In remarks to the annual legislative conference of North America’s Building Trades Unions (NABTU), API President and CEO Jack Gerard announced a new program to join the best practices of the two organizations in a new safety initiative, applicable to all energy infrastructure construction.
The program builds on existing NABTU safety courses in a customized Occupational Safety and Health Administration 10-hour construction safety class that incorporates specific pipeline safety information – with a focus on fire safety, safety in confined spaces and fall hazards. Completion of the course will result in an API-U certificate, recognized as the gold standard for training in the natural gas and oil industry. Gerard:
“The program is a valuable tool that will help ensure the industry can meet the ever-growing energy demand by employing highly qualified workers that share our commitment to operational safety and responsible environmental stewardship.”
In a prepared statement, NABTU President Sean McGarvey said the joint training reinforces the objective of safe energy infrastructure construction, which will boost individual families and the national economy:
“Our unions represent the safest, most talented, and highly trained skilled craft professionals the world has ever seen. NABTU members from coast to coast are committed to safely and effectively building the energy infrastructure this country needs. … We welcome the opportunity to work with the oil and natural gas industry to help our members be better equipped with the necessary skills to not just attain a job, but to find a successful career in construction.”
In his NABTU remarks, Gerard praised an industry-union relationship that has helped advance the twin goals of worker prosperity and the national greater good. The U.S. is the world’s largest producer and refiner of oil and natural gas, reducing its oil imports and last year exporting more natural gas than it imported for the first time since 1957.

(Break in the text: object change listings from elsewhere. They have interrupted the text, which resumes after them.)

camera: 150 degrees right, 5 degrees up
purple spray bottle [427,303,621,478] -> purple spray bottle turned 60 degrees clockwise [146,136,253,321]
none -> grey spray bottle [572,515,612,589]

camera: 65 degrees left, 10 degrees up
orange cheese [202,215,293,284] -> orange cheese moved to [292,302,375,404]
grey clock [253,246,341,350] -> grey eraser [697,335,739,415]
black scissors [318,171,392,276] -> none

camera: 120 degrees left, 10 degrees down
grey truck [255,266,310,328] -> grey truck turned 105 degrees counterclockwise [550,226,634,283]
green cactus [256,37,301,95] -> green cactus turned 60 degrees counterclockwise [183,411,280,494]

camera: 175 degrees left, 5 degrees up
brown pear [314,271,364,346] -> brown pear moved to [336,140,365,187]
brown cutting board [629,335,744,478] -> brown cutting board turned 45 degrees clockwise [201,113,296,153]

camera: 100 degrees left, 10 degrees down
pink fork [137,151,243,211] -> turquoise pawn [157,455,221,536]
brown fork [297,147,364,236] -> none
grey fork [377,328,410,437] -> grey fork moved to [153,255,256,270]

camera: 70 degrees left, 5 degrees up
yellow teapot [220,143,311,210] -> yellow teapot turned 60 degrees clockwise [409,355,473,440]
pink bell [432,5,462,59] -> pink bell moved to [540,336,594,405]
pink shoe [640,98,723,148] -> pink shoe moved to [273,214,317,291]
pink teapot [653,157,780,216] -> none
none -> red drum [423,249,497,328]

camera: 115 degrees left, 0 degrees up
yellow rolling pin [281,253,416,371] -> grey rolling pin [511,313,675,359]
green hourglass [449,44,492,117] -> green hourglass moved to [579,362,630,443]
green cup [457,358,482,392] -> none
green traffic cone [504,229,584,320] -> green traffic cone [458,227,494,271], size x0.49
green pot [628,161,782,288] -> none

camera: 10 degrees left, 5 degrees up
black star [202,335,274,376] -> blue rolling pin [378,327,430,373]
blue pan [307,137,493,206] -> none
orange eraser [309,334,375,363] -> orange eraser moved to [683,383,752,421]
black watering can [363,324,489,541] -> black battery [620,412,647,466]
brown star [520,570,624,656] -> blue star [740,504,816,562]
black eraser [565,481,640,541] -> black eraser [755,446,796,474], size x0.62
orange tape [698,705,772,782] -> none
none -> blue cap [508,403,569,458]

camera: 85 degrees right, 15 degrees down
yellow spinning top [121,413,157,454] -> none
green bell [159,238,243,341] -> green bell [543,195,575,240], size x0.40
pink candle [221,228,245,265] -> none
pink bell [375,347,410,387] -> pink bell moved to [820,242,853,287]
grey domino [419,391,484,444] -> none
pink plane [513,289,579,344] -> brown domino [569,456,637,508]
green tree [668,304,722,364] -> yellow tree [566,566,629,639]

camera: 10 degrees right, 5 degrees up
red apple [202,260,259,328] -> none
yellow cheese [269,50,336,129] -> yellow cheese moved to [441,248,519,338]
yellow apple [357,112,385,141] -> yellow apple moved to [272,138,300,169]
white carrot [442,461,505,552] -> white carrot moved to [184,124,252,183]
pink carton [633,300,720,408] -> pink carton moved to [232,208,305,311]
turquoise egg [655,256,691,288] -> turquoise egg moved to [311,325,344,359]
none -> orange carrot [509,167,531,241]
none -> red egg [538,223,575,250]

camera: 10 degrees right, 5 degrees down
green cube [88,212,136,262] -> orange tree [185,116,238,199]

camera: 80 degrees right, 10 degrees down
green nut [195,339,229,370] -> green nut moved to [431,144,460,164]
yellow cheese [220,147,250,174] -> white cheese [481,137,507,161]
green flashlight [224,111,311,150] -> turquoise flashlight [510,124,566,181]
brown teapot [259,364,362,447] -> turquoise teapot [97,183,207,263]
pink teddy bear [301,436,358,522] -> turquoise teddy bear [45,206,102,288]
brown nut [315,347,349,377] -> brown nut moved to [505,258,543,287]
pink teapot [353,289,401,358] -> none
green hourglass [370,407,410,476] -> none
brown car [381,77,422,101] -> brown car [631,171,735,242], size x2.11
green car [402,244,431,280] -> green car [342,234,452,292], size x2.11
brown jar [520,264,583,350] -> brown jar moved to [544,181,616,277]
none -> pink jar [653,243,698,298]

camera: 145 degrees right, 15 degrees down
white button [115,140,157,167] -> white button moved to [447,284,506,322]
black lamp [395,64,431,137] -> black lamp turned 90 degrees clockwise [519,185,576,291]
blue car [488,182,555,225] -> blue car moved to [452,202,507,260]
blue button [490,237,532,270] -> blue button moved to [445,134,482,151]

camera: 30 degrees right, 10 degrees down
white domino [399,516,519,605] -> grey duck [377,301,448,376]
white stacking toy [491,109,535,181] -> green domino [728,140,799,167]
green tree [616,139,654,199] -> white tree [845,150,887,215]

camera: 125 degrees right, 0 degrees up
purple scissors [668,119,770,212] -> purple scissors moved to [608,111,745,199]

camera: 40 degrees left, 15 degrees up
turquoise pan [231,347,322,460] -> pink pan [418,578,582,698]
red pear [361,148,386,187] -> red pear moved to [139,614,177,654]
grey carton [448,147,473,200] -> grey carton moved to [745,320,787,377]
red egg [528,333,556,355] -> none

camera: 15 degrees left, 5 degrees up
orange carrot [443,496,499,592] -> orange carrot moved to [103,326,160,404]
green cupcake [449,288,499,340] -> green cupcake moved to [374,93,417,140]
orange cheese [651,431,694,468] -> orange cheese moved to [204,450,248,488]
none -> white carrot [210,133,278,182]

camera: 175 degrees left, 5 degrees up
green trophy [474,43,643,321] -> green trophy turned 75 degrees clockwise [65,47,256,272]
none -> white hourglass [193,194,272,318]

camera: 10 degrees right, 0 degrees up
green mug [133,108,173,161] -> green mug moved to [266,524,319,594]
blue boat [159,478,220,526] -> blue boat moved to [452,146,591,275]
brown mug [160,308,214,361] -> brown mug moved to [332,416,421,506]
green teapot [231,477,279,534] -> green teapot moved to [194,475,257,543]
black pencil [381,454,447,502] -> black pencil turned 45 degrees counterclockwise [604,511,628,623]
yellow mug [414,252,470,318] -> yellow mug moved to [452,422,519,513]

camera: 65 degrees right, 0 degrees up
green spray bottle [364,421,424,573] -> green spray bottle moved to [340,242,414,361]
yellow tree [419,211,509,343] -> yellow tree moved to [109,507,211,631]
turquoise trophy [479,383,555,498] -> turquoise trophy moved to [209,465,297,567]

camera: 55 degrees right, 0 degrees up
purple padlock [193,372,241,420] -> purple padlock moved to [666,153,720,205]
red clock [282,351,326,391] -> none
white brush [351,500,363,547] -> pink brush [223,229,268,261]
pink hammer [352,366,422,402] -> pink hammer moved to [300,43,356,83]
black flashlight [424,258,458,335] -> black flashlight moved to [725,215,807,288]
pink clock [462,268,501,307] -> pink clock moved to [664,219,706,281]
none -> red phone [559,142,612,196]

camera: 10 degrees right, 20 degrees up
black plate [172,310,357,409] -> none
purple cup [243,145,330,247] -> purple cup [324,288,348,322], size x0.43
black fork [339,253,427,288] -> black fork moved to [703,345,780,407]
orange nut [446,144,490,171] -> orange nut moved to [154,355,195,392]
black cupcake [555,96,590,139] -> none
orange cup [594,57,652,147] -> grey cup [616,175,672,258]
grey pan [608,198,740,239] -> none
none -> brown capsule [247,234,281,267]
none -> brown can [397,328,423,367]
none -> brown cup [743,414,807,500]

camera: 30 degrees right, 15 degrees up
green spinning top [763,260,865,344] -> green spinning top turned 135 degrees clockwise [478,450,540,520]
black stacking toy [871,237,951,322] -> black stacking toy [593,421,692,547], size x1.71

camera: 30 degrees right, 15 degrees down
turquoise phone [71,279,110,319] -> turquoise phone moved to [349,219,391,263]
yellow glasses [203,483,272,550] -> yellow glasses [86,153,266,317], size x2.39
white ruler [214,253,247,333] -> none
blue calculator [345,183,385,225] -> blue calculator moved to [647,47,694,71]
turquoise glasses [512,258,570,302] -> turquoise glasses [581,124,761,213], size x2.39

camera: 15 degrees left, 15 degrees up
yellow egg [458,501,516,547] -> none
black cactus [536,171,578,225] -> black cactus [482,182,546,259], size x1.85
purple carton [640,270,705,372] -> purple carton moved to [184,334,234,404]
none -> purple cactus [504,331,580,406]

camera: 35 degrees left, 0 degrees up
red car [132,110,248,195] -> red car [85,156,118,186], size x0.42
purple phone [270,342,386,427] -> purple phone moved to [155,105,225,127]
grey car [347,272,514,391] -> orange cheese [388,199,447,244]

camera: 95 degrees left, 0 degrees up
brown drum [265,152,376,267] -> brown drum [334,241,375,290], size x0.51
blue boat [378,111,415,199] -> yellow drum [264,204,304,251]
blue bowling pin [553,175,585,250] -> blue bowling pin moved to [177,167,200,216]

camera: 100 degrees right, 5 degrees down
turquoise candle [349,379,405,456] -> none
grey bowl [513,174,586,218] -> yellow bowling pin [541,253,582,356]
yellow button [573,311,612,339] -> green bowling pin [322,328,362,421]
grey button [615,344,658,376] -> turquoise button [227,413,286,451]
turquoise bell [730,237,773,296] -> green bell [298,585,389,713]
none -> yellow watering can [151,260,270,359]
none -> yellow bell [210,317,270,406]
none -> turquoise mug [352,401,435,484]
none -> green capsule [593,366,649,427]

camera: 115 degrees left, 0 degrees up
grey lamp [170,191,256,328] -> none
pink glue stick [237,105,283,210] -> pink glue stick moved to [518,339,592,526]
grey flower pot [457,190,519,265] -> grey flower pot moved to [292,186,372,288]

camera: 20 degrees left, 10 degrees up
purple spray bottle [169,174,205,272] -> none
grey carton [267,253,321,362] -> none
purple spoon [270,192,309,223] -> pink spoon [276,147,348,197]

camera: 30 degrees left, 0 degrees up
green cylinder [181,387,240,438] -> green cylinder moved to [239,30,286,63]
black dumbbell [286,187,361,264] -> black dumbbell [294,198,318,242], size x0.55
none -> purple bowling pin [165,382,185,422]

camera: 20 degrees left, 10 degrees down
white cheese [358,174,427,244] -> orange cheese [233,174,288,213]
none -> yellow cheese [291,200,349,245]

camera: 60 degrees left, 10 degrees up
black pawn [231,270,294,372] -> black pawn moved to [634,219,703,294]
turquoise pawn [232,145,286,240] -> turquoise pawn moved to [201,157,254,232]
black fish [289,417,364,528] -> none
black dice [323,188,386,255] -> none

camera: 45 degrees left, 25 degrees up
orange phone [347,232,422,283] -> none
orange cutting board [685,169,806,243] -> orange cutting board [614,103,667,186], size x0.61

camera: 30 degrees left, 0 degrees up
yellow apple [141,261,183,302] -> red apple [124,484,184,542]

Both developments have strengthened our country’s energy security while helping the economy and American consumers. The environment has benefited, too. Increased domestic use of natural gas is the main reason carbon dioxide emissions across the entire U.S. economy are at nearly 25-year lows.
Fully realizing the benefits of U.S. energy requires new or expanded energy infrastructure – in which NABTU members, again, play a critical role. Gerard:
“It is clear that building a better future takes energy, and central to America’s future is innovation and the safest and best-trained workforce to sustain our U.S. energy renaissance.”
Gerard said industry expects to add nearly 2 million job opportunities by 2035 and needs trained workers to fill those opportunities. Developing the workforce of the future hinges on training and education, he said:
“The opportunities for employment are tremendous. Our goal is to ensure that the broadest and deepest pool of talent is available to fill the hundreds of thousands of job opportunities expected in the coming years. The simple fact is we need you and highly trained professionals like you with all types of skills to ensure that this era of American energy leadership continues far into the future.”